“DD Review: Weezer – ‘All My Favorite Songs’”

Score: ***`/*****

Usually I don’t review individual singles but a couple of forces propelled me to examination of this new Weezer tune, which per report comes as part of two new albums due out this winter. One, I’m bored off my tits, and I haven’t gotten any new tunes from Bandcamp since the beginning of December, probably partly the result of the pandemic and partly just the seasonal lull. The second is that Weezer is just so stupid that they warrant this type of churlish, puerile behavior, of reviewing tracks online that are available for streaming so everyone can hear them anyway. 

But I tend to harbor some notions that I have a worthy perspective, perhaps, with me being a sort of “black sheep” Weezer fan, the kind, in particular, that can actually stand the green album and Maladroit. Just to be clear: my favorite LP by them is Pinkerton and my favorite musical moment by them is probably the end of “The Sweater Song” where they break down into those “Ooh-ooh-ooh” vocals.

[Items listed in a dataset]
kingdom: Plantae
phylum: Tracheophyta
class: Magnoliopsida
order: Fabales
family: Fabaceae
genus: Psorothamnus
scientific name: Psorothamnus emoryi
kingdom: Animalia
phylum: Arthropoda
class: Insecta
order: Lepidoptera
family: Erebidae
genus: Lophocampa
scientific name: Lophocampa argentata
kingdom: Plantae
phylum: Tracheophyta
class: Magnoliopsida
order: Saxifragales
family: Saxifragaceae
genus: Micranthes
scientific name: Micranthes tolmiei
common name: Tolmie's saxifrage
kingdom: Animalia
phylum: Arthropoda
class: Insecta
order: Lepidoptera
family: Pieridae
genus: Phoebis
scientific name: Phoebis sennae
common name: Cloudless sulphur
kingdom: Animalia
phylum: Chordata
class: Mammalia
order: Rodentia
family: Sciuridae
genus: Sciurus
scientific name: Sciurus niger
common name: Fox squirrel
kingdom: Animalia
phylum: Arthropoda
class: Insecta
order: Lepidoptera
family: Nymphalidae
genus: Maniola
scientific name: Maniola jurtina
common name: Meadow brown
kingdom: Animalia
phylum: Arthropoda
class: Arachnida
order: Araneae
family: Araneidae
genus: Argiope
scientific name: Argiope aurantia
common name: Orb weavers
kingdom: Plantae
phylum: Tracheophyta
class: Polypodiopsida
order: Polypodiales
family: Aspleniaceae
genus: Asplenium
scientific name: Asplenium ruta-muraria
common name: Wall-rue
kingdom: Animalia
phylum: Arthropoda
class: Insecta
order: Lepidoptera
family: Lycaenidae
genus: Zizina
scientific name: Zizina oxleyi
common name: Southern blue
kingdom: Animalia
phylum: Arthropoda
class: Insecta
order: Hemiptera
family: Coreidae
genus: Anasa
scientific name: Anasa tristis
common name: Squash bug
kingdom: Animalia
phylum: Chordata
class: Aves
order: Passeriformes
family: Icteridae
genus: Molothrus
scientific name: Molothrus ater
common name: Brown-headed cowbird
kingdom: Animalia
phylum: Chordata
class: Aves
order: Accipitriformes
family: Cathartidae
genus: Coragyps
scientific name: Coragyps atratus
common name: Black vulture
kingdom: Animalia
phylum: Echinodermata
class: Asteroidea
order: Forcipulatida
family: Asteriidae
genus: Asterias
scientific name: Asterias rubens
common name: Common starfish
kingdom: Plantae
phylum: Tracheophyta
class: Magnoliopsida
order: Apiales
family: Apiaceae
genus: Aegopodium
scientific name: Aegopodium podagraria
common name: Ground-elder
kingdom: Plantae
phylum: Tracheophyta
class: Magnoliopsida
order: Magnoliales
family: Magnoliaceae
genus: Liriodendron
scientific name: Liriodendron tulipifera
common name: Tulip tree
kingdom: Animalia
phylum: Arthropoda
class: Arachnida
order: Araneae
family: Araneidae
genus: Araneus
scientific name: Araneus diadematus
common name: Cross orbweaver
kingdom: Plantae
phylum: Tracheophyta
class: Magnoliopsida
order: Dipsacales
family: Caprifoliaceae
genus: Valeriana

Exercise set.
1. Echo the Weezer review's text from "Usually I don’t" to "hear them anyway.".
2. Why does the writer of the Weezer review take on this single even though they usually don't review individual singles?
3. Which Weezer albums does the review mention by name?

Per-task answers.
1.
Usually I don’t review individual singles but a couple of forces propelled me to examination of this new Weezer tune, which per report comes as part of two new albums due out this winter. One, I’m bored off my tits, and I haven’t gotten any new tunes from Bandcamp since the beginning of December, probably partly the result of the pandemic and partly just the seasonal lull. The second is that Weezer is just so stupid that they warrant this type of churlish, puerile behavior, of reviewing tracks online that are available for streaming so everyone can hear them anyway.

2. They are bored and haven't gotten any new tunes from Bandcamp since the beginning of December. They also think Weezer is so stupid that the band warrants the churlish, puerile behavior of reviewing tracks online that anyone can already stream.

3. The green album, Maladroit, Pinkerton